BHeap algorithm
2016-10-15
I started a personal cruisade some time ago against selecting algorithms based on average time while ignoring worst case runtimes. I've posted about this here before:
Several years ago I was toying with Heaps. The normal model for a heap is that the average run-time is O(log(n)) per operation, and the worst-case is the same. While theoretically true, in practice you rarely know the size of the data you are working with before-hand, and if you are ever wrong you have to allocate more space. Since heaps are by default stored flat in an array this means *copying* the entire heap in to thhe new larger array.

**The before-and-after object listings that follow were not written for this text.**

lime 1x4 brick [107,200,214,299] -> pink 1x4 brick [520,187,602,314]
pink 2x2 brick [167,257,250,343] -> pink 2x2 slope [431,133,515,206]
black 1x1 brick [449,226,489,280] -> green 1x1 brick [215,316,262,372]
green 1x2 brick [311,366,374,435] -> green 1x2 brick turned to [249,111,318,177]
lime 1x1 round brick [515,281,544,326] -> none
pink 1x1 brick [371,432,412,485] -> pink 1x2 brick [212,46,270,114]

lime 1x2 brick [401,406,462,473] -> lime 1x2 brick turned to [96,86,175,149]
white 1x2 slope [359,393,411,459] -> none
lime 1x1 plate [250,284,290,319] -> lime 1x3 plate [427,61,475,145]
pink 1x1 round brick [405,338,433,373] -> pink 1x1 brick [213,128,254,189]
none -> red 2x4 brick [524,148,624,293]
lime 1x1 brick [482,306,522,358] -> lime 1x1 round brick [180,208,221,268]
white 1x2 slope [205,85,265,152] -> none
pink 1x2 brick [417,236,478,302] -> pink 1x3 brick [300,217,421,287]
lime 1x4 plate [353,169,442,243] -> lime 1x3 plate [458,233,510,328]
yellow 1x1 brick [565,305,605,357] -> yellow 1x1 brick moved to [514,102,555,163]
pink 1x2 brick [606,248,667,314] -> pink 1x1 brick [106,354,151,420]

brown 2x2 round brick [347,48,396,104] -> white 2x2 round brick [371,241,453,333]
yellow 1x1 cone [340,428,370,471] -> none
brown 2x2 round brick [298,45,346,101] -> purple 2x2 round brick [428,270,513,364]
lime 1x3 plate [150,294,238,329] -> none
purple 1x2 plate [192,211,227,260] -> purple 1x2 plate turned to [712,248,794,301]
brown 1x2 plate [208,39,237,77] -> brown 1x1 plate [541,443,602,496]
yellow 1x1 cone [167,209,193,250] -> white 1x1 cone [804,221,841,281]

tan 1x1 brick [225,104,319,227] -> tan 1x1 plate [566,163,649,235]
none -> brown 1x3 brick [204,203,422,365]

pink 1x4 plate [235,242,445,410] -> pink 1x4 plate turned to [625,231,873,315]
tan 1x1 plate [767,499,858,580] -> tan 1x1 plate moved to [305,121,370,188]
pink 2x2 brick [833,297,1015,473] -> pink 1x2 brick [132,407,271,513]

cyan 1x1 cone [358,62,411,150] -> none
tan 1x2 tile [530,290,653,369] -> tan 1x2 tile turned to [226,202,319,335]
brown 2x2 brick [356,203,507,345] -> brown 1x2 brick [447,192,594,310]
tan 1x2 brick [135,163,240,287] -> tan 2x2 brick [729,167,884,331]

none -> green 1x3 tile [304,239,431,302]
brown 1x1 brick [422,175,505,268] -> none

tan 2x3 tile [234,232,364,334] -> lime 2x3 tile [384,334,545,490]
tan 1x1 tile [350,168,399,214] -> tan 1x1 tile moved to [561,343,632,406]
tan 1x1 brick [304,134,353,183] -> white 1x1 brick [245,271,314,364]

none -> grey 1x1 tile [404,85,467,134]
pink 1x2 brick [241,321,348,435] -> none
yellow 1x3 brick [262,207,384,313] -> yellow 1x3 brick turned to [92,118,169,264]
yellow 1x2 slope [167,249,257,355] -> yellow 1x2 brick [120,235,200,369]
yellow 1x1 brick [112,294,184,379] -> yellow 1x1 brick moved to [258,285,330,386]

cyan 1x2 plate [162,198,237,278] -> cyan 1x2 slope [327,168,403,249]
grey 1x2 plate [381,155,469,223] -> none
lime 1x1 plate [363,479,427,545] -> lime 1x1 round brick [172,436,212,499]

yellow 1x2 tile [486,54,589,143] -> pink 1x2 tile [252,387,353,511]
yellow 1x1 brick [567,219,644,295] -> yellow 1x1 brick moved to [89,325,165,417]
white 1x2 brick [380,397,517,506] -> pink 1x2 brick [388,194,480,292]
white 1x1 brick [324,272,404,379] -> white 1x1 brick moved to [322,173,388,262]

This operatin is in fact O(n). Thus, in practice most uses of Heaps are actually worst-case O(n).
Well... that's kind of horrible. So, I tried implementing one as a literal in-memory tree structure instead of an array. I called this a "bounded" heap (since it has a stricter bound). This gets a true worst-case O(log(n)) (assuming allocation time for new nodes is bounded). Unfortunately the performance is abysmal. We're talking 5 or 6 times worse average case, making it a pretty hard sell to convince anyone to use such an algorithm.
So, I got an idea. What if we use the ideas of a Btree in a Heap. That is, allocate chunks of memory and store pieces of the heap in them. A the time I got an outline for an algorithm I call a Bheap (creatively), but I never got around to implementing it.
I finally got it working and benchmarked it recently. Here's an outline for the Bheap algorithm. If you want full details you can just read my implementation, linked at the bottom:
Bheap algorithm:
Lets define a "Node". Each node contains an array. The first half of the array is a heap of data, exactly as normal. The second half is still layed out like a heap, but it's an indirect to other "Nodes", that is heaps. So, in principle it's just one big heap, but broken up in to chunks.
But, there's one catch. If we did this naively we would fill the first node with a bunc hof elements, then we'd allocate it's first child node and put one element there, then we'd allocate the second and put one element there. That's a total waste of memory (wasting approximately 1/arity the memory it uses). So, we modify things to fill the allocated node before it creates a new one... Heaps don't depend on much more than the heap ordering, so nothing is significantly changed.
There's only one more catch. Once we fill the last node we can allocate at a given level, we need to start filling the next level. As an optimization instead off walking down from the root we simply start making a our next child below the current tail. This is an idea I took from my first bounded heap algorithm. To make this work we fill nodes going left, then going right. There's some intracacies to making that work in practice, see the code for details.
Predicted Performance:
This algorithm has 2 neat advantages over a normal heap
1) It does exactly what I planned, allocating a small chunk of data at once, and never having to do a linear time operation... yet it's quite memory efficient. It uses ~2x the memory of a normal heap, due to the pointer indirects, and wastes at worst 1 nodes worth of space... not bad.
2) It should get better locality than a normal heap. Once downside of a normal heap is that a nodes children are located at 2i+1 and 2i+2. That means that after the first few elements all operations are non-local as far as caching goes. This algorithm keeps resetting that every time we go to a new node, so it should peform better cache-wise.
I graphed the HeapTime for a whole lot of points just to give an idea of what the variance looks like (lazy mans statistics, I know), but the above chart gives a pretty good clue of where the overriding factors are. In particular it looks like past ~20 elements or so there's no more gains for larger node sizes and constant factors related to the extra BHeap logic become dominant.
I've left out BoundedHeap data because it's just not interesting, it varies from 13 to 15 seconds, that's all there is to know.